Glue

Glue

The Glue API in LocalStack Pro allows you to run ETL (Extract-Transform-Load) jobs locally, maintaining table metadata in the local Glue data catalog, and using the Spark ecosystem (PySpark/Scala) to run data processing workflows.

Creating Databases and Table Metadata

The commands below illustrate the creation of some very basic entries (databases, tables) in the Glue data catalog:

$ awslocal glue create-database --database-input '{"Name":"db1"}'
$ awslocal glue create-table --database db1 --table-input '{"Name":"table1"}'
$ awslocal glue get-tables --database db1
{
    "TableList": [
        {
            "Name": "table1",
            "DatabaseName": "db1"
        }
    ]
}

Running Scripts with Scala and PySpark

Assuming we would like to deploy a simple PySpark script job.py in the local folder, we can first copy the script to an S3 bucket:

$ awslocal s3 mb s3://glue-test
$ awslocal s3 cp job.py s3://glue-test/job.py

Next, we can create a job definition:

$ awslocal glue create-job --name job1 --role r1 \
  --command '{"Name": "pythonshell", "ScriptLocation": "s3://glue-test/job.py"}'
… and finally start the job:
$ awslocal glue start-job-run --job-name job1
{
    "JobRunId": "733b76d0"
}
The returned JobRunId can be used to query the status job the job execution, until it becomes SUCCEEDED:
$ awslocal glue get-job-run --job-name job1 --run-id 733b76d0
{
    "JobRun": {
        "Id": "733b76d0",
        "Attempt": 1,
        "JobRunState": "SUCCEEDED"
    }
}

For a more detailed example illustrating how to run a local Glue PySpark job, please refer to this sample repository.

Importing Athena Tables into Glue Data Catalog

The Glue data catalog is integrated with Athena, and the database/table definitions can be imported via the import-catalog-to-glue API.

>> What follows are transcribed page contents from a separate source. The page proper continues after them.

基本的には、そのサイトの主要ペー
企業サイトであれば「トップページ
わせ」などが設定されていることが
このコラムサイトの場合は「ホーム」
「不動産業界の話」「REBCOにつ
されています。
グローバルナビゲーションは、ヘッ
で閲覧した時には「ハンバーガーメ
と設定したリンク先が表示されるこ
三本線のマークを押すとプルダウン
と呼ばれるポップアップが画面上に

Assume you are running the following Athena queries to create databases and table definitions:

CREATE DATABASE db2
CREATE EXTERNAL TABLE db2.table1 (a1 Date, a2 STRING, a3 INT) LOCATION 's3://test/table1'
CREATE EXTERNAL TABLE db2.table2 (a1 Date, a2 STRING, a3 INT) LOCATION 's3://test/table2'

Then this command will import these DB/table definitions into the Glue data catalog:

$ awslocal glue import-catalog-to-glue

… and finally they will be available in Glue:

$ awslocal glue get-databases
{
    "DatabaseList": [
        ...
        {
            "Name": "db2",
            "Description": "Database db2 imported from Athena",
            "TargetDatabase": {
                "CatalogId": "000000000000",
                "DatabaseName": "db2"
            }
        }
    ]
}
$ awslocal glue get-tables --database-name db2
{
    "TableList": [
        {
            "Name": "table1",
            "DatabaseName": "db2",
            "Description": "Table db2.table1 imported from Athena",
            "CreateTime": ...
        },
        {
            "Name": "table2",
            "DatabaseName": "db2",
            "Description": "Table db2.table2 imported from Athena",
            "CreateTime": ...
        }
    ]
}

Further Reading

The AWS Glue API is a fairly comprehensive service - more details can be found in the official AWS Glue Developer Guide.

Current Limitations

Support for crawlers and triggers is currently limited - the basic API endpoints are implemented, but starting a crawler process is currently still under development (more details coming soon).